Idea Generation: Buy the Consolidating Industry
There are a lot of ways to find great investments, but one that most people miss is looking at industries that are in the middle of getting smaller and more concentrated. This is called consolidation
There are a lot of ways to find great investments, but one that most people miss is looking at industries that are in the middle of getting smaller and more concentrated. This is called consolidation.
Consolidation usually happens after an industry has been doing really badly for a long time. When businesses are struggling, their prices drop. That gives the stronger, better-funded companies a chance to buy up their weaker competitors for way less than it would cost to build those same businesses from scratch. And when you buy out a competitor, you're not just growing, you're also cutting out a ton of wasted spending, like having two accounting departments or two marketing teams when you only need one.
The other thing worth paying attention to is the companies that are doing the buying. If a business survived a really rough stretch in a tough, competitive industry, that tells you something. It means the people running it actually know what they're doing. The companies left standing after a shakeout tend to be leaner, smarter, and better run than before, which makes the whole industry healthier and more profitable, even when times are hard.

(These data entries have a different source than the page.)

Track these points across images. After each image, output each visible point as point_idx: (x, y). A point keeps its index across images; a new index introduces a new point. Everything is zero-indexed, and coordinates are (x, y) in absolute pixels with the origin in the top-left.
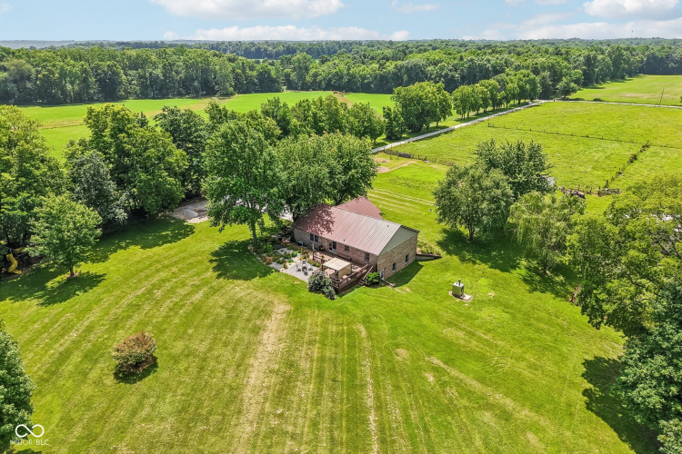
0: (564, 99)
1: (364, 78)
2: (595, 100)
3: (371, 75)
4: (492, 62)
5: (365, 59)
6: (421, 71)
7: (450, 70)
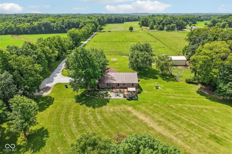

This isn't just something that happens in old-school, boom-and-bust industries. It can happen anywhere. Take software, for example. Right now, the software industry is pretty spread out because so much money has poured into it. But imagine if software went through a rough 5–7 years where earnings were down and valuations kept dropping. The bigger, well-funded software companies would be able to go out and buy smaller ones at a huge discount, picking up their products and customers for a fraction of what those businesses would normally be worth, and then cut out all the overlapping costs. That's a really powerful position to be in.